This project is a web scraping tool designed to automate the process of extracting flashcard data from a language learning website, IKnowJP!, and saving it into a database. The data includes vocabulary, translations, example sentences, pronunciation, and other relevant details.
The extracted data integrates seamlessly with another project, Flashcard Generator, which organizes and generates the final flashcards for language learning. Check out that repository to see how this data is utilized in practice.
- Scrapes vocabulary details (source word, translation, pronunciation, and usage examples).
- Converts proficiency levels to standardized CEFR levels.
- Saves the data directly into a SQL Server database.
- Logs errors and saves failed items to a JSON file for troubleshooting. Check the failed items here.
- Python (Core scripting language)
- Selenium WebDriver (Web scraping automation)
- SQL Server (Database)
- pyodbc (Database connection library)
- Logging Module (Error and process logging)
For additional context, the repository includes HTML reference files, which showcase the relevant sections of the website used for scraping data.
- Python 3.8+
- Google Chrome and ChromeDriver installed
- SQL Server with the specified database and table structure
- Necessary Python libraries (see requirements)
- Clone the repository:
git clone https://github.com/your-username/flashcard-generator.git cd flashcard-generator
- scraper.py: Main script for scraping and saving data.
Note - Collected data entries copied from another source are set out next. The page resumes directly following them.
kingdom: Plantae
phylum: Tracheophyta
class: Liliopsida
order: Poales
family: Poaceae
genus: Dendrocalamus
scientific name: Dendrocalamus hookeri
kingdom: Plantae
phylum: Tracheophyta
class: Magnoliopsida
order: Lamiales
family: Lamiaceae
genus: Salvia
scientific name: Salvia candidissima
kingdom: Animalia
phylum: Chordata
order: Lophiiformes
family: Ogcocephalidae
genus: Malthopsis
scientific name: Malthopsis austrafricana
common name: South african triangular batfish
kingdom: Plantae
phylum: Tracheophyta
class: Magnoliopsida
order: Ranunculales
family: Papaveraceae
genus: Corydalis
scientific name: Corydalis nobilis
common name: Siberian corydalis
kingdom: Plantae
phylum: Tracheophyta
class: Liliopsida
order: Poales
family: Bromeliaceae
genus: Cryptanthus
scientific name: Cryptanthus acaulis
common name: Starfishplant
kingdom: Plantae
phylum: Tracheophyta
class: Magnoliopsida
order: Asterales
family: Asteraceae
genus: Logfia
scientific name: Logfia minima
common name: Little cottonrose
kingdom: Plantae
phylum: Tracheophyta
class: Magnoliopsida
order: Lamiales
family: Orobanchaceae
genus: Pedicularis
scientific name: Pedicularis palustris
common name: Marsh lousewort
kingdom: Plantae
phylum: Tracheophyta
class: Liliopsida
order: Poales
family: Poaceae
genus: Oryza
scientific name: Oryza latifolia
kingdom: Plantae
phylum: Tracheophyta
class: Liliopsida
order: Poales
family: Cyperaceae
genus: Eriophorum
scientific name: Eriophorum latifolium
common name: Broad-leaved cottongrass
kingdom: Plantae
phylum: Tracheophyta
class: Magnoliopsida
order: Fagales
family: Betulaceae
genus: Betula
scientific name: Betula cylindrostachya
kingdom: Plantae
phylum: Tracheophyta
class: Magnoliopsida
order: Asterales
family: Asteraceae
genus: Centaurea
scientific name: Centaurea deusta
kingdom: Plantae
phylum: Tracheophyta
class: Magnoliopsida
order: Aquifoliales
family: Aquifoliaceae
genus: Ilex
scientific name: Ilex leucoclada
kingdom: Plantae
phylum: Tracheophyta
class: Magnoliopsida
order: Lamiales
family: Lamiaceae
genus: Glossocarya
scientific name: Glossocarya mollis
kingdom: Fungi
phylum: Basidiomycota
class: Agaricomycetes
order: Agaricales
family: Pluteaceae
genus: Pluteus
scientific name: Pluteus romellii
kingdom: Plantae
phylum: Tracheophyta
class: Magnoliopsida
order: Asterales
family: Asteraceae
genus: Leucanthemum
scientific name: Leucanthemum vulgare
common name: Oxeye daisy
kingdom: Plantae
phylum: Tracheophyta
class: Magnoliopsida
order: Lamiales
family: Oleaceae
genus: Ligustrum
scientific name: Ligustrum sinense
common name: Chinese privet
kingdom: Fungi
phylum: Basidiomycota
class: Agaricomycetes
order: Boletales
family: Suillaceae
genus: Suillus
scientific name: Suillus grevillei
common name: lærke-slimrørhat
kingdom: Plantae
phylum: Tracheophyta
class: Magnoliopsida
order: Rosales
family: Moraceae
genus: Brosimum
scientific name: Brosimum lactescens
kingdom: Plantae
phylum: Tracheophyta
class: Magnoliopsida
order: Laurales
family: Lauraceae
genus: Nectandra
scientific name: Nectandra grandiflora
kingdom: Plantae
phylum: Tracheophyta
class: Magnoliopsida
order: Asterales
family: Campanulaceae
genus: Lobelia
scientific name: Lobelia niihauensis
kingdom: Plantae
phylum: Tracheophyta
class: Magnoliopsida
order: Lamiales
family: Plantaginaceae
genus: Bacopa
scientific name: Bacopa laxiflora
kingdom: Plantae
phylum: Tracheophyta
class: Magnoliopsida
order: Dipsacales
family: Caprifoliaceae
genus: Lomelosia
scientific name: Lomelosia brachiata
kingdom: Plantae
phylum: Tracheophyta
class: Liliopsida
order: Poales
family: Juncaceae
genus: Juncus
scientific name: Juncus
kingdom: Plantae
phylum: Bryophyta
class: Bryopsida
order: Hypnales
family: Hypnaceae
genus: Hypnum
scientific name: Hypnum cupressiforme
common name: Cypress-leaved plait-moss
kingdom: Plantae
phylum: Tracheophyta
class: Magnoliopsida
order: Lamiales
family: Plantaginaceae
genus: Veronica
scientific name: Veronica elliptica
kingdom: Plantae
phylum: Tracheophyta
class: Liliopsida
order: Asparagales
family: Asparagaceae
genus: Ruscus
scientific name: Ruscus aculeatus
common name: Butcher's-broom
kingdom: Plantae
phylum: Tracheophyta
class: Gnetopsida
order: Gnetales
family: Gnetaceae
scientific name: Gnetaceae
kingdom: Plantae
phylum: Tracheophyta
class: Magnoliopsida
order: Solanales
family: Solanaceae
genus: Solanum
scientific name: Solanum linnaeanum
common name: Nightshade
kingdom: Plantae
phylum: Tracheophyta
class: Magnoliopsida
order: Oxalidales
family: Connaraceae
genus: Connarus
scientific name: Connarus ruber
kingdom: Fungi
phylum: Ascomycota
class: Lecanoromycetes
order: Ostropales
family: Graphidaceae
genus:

- failed_items.json: Log of failed items for troubleshooting.
- HTML Reference Files: Examples of website structure used during scraping.
Errors encountered during scraping are logged, and failed items are saved to a JSON file for easy review and reprocessing.
The script is optimized for SQL Server but can be adapted for other relational databases by modifying the connection settings in the code.
Flashcard Generator: Uses the data from this project to generate language learning flashcards.